══ Records for the exercise
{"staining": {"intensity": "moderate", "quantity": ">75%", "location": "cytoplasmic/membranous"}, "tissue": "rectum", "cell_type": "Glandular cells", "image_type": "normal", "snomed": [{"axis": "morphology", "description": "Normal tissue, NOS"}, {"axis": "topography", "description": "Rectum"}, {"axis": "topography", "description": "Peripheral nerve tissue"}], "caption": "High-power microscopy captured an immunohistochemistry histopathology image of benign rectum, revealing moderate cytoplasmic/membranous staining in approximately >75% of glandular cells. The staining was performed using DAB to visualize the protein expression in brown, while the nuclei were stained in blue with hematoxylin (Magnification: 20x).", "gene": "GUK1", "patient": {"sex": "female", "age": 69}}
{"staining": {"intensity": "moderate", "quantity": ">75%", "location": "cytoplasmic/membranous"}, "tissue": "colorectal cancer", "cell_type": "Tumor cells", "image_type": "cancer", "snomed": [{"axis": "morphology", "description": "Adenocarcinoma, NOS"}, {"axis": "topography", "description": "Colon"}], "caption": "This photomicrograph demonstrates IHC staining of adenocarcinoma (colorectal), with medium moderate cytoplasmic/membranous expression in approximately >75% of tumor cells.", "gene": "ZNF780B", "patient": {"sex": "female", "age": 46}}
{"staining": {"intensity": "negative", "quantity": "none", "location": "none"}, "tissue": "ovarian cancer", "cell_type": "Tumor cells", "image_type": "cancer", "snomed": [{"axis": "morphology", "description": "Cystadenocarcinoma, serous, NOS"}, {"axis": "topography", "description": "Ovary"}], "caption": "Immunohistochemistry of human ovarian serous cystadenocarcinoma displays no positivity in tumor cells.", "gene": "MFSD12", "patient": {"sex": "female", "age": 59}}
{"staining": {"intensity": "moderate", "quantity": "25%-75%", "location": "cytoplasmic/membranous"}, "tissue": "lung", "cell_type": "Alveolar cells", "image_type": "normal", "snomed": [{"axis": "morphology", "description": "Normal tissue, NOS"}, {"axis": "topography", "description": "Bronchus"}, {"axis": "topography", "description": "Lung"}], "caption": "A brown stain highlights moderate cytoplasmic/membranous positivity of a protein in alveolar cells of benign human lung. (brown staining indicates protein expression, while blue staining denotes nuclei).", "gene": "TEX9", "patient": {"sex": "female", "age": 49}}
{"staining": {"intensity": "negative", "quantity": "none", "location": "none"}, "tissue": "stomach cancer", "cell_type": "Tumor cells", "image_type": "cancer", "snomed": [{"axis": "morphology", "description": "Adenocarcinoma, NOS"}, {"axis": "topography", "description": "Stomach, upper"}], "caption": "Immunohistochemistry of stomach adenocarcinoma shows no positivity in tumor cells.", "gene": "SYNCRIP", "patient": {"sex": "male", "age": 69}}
════
» **Instructions for the task**:
Check every line above for the string "human" and copy those that have it.

» **Result of the exercise**:
{"staining": {"intensity": "negative", "quantity": "none", "location": "none"}, "tissue": "ovarian cancer", "cell_type": "Tumor cells", "image_type": "cancer", "snomed": [{"axis": "morphology", "description": "Cystadenocarcinoma, serous, NOS"}, {"axis": "topography", "description": "Ovary"}], "caption": "Immunohistochemistry of human ovarian serous cystadenocarcinoma displays no positivity in tumor cells.", "gene": "MFSD12", "patient": {"sex": "female", "age": 59}}
{"staining": {"intensity": "moderate", "quantity": "25%-75%", "location": "cytoplasmic/membranous"}, "tissue": "lung", "cell_type": "Alveolar cells", "image_type": "normal", "snomed": [{"axis": "morphology", "description": "Normal tissue, NOS"}, {"axis": "topography", "description": "Bronchus"}, {"axis": "topography", "description": "Lung"}], "caption": "A brown stain highlights moderate cytoplasmic/membranous positivity of a protein in alveolar cells of benign human lung. (brown staining indicates protein expression, while blue staining denotes nuclei).", "gene": "TEX9", "patient": {"sex": "female", "age": 49}}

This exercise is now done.